Mas a Justiça brasileira anda lentamente. O julgamento na 1ª Vara de Crimes Contra a Criança e o Adolescente de Recife, iniciado pelo Ministério Público em 12 de junho de 2020, ainda não avançou além de uma primeira audiência de testemunhas em 3 de dezembro de 2020.
A ré, Sari Mariana Costa Gaspar Corte Real, ex-patroa de Mirtes, foi libertada após o pagamento da fiança. Ela é acusada de “abandono de incapaz resultando em morte”, um crime punível, segundo o Código Penal, com até 12 anos de prisão.
Para o advogado de Mirtes, esta liberdade é um privilégio que destaca o tratamento desigual de brasileiros ricos e pobres. “Se todo brasileiro que não representa ameaça pública pudesse pagar fiança para responder um processo em liberdade, eu entenderia, mas não é o caso. Como a ré é uma mulher com poder econômico, teve esse pedido encaminhado e não foi presa”, diz Eliel Silva.
Perito deve provar a inocência
O advogado também está incomodado com um parecer jurídico encomendado pela ré. Nele, é questionado se teria sido um crime de “abandono”, porque para isso, de acordo com especialistas, a ré teria que estar ciente de todos os possíveis perigos no prédio, e não foi este o caso.
Ouça a canção sobre a tragédia, “2 de junho”, de Adriana Calcanhoto, interpretada por Maria Bethânia
Mirtes não quer vingança, mas justiça. Ela está certa de que a morte do filho poderia ter sido evitada. Segundo ela, a patroa garantiu que cuidaria de Miguel. “Ela poderia ter evitado tudo isso e não evitou. Uma atitude que ela poderia ter feito era pegar a mão do meu filho e voltar pro apartamento, ou então ligar para mim. Se ela tivesse feito uma dessas coisas, nada disso teria acontecido, e meu filho ainda estaria aqui comigo.”
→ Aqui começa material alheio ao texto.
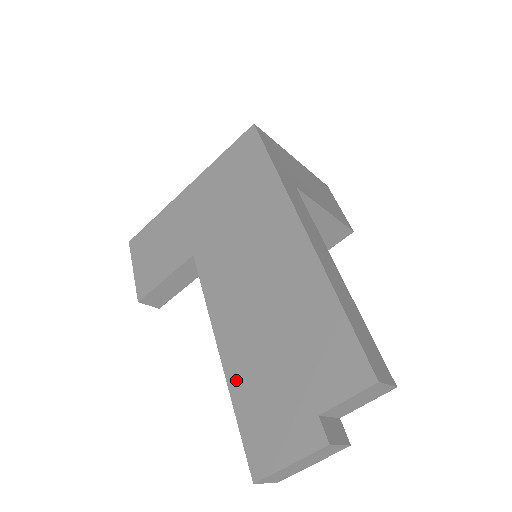
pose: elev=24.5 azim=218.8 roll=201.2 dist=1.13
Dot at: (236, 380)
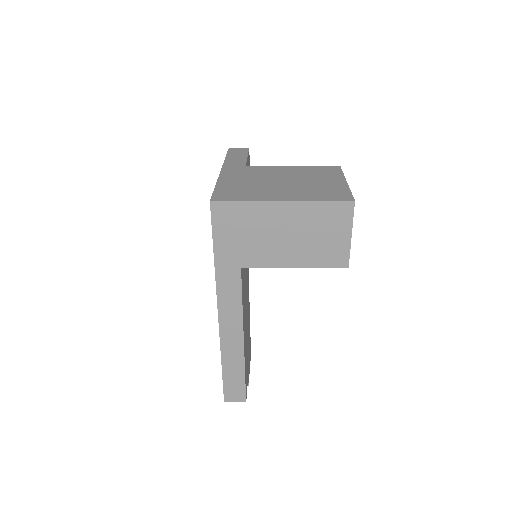
Dot at: occluded
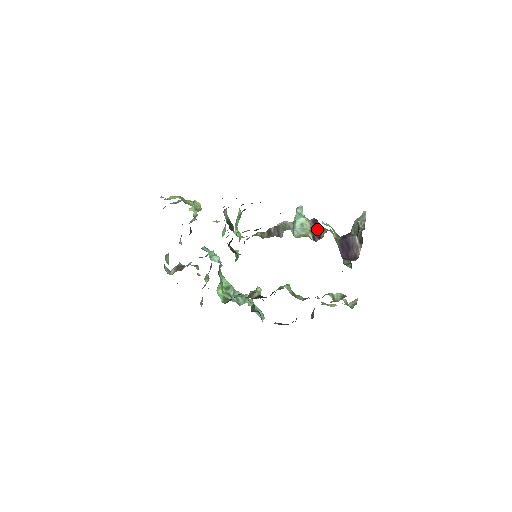
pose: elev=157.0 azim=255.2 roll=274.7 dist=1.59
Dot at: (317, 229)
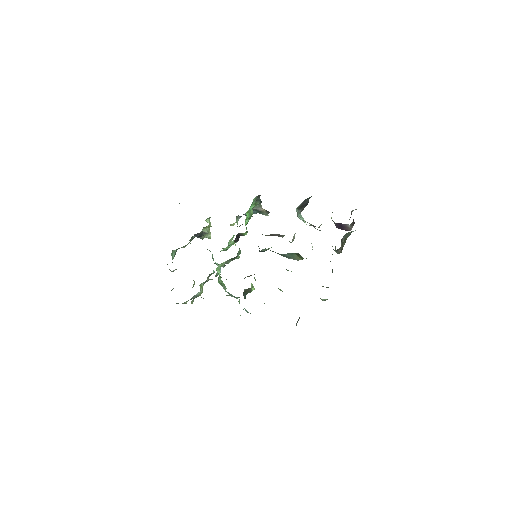
Dot at: (315, 228)
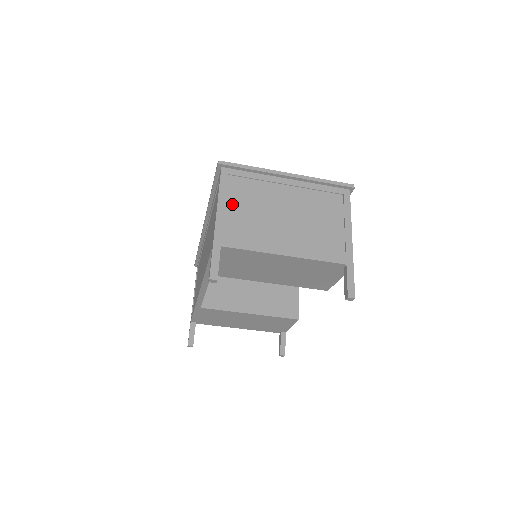
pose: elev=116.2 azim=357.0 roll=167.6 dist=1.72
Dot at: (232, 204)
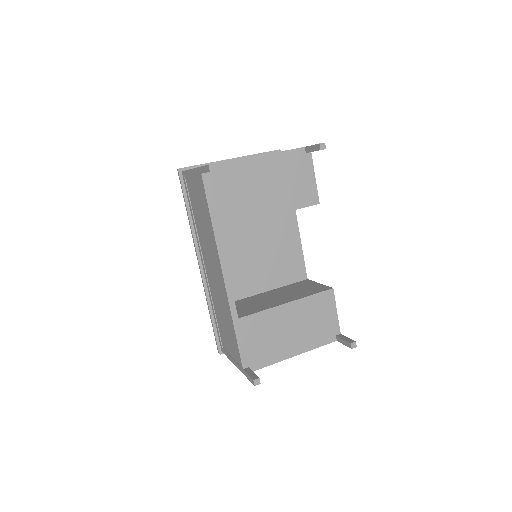
Dot at: occluded
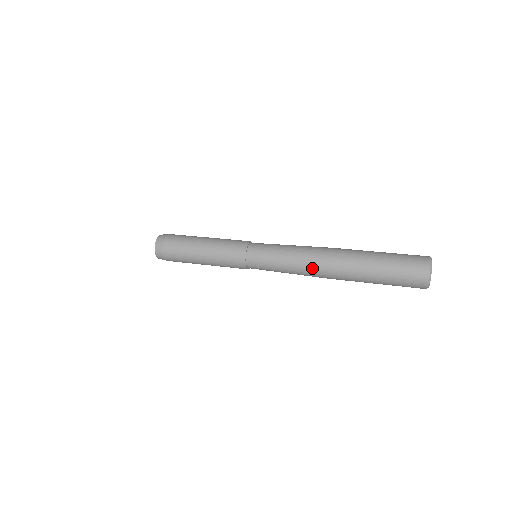
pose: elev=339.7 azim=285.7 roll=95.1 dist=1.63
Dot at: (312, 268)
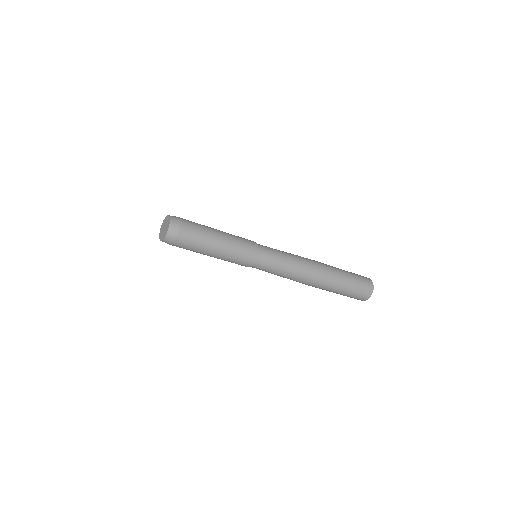
Dot at: (306, 273)
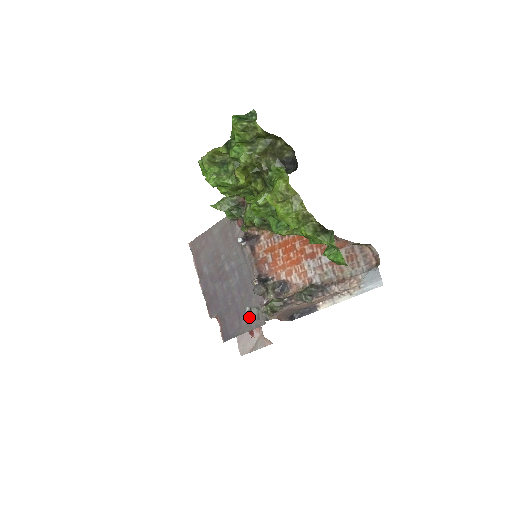
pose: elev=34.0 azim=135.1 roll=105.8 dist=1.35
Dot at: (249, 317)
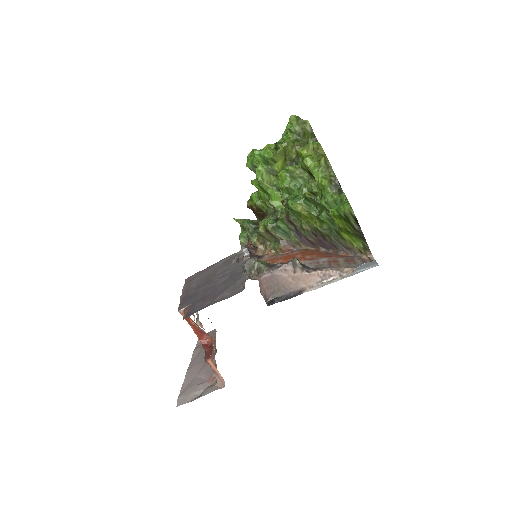
Dot at: (235, 261)
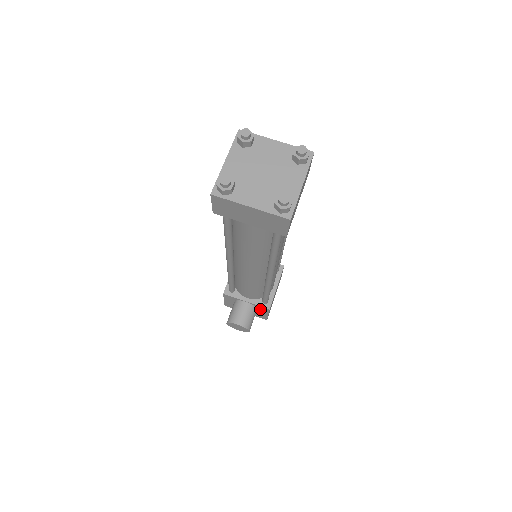
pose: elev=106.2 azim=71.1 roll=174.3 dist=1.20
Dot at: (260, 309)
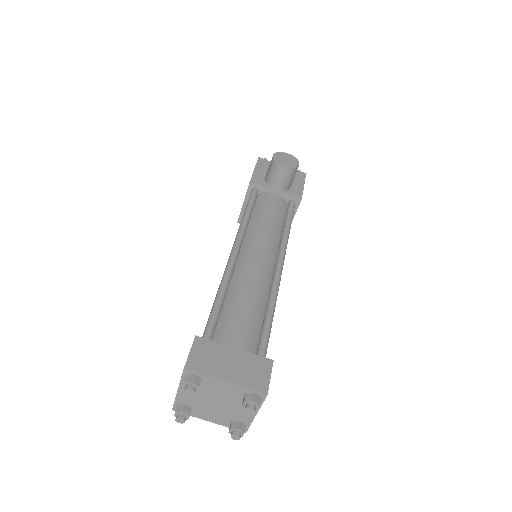
Dot at: occluded
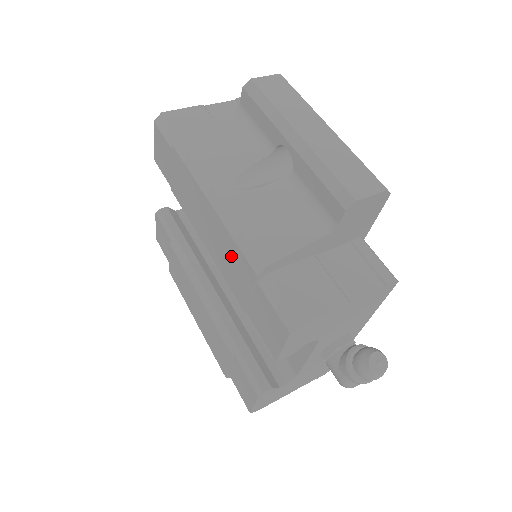
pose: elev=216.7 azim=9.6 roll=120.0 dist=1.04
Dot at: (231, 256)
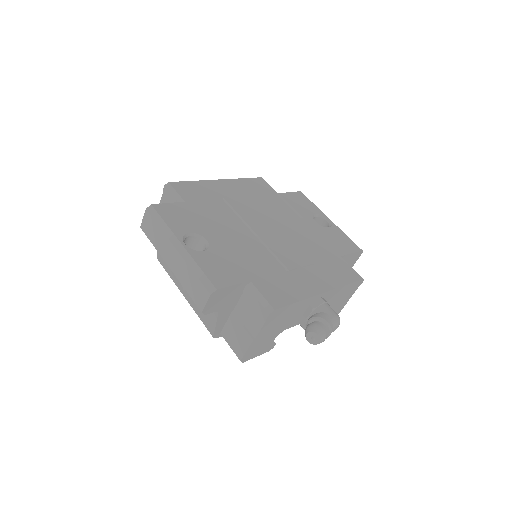
Dot at: occluded
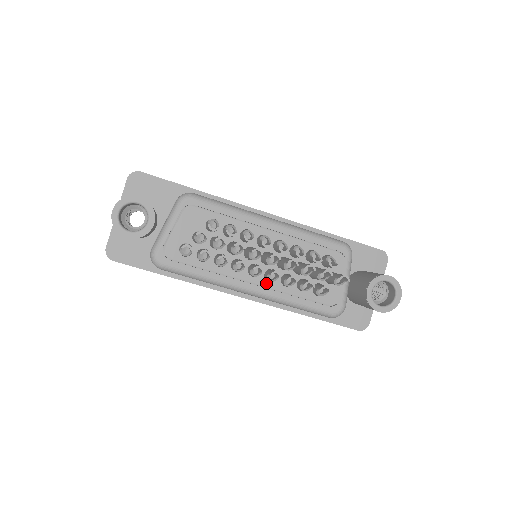
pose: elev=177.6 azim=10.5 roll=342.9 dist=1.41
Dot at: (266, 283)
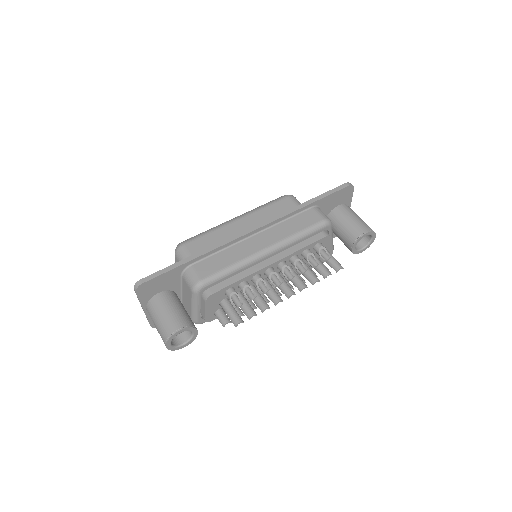
Dot at: occluded
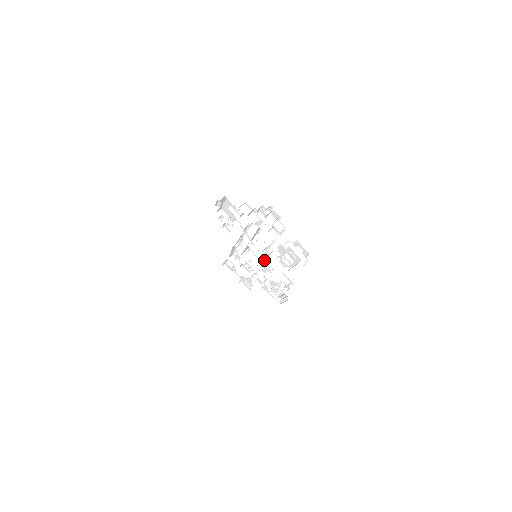
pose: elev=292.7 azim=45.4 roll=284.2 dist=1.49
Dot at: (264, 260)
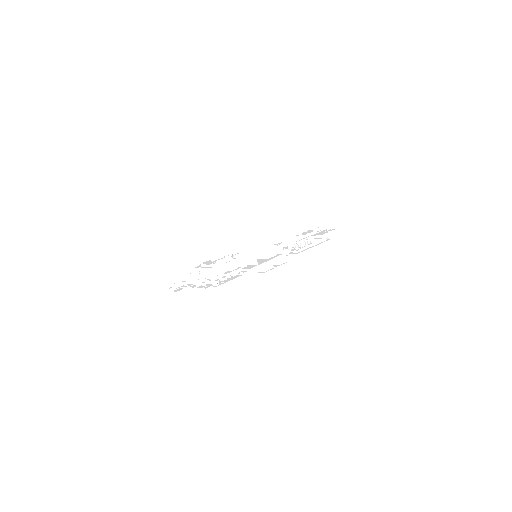
Dot at: (250, 263)
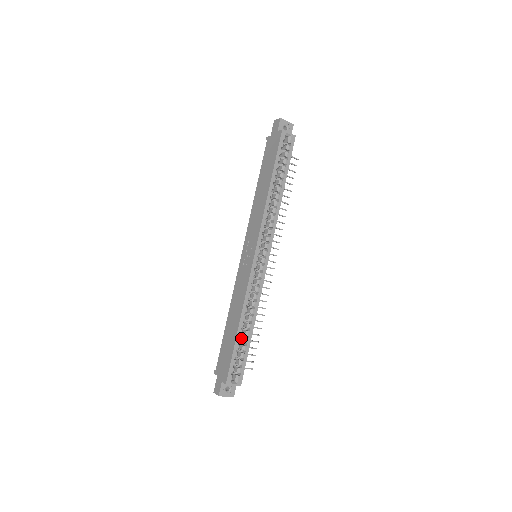
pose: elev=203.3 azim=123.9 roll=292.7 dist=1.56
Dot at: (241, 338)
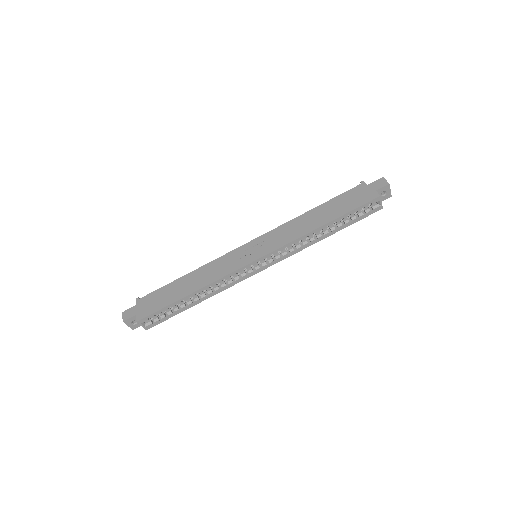
Dot at: occluded
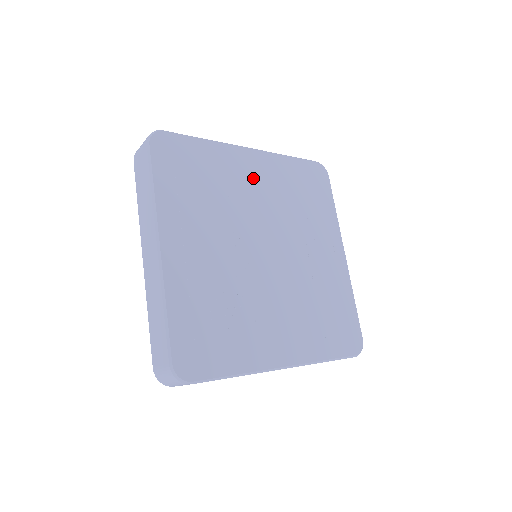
Mirtes luta contra as lágrimas. A vida como ativista ainda não lhe é familiar. “Os direitos das mulheres e o racismo são questões novas para mim, eu realmente não lidei com elas antes”, diz ela.
Agora ela trabalha para a organização não governamental Curumim em Recife, que faz campanhas pelos direitos da mulher e combate o racismo. Ela também está estudando Direito e tomou como missão evitar vítimas de injustiças.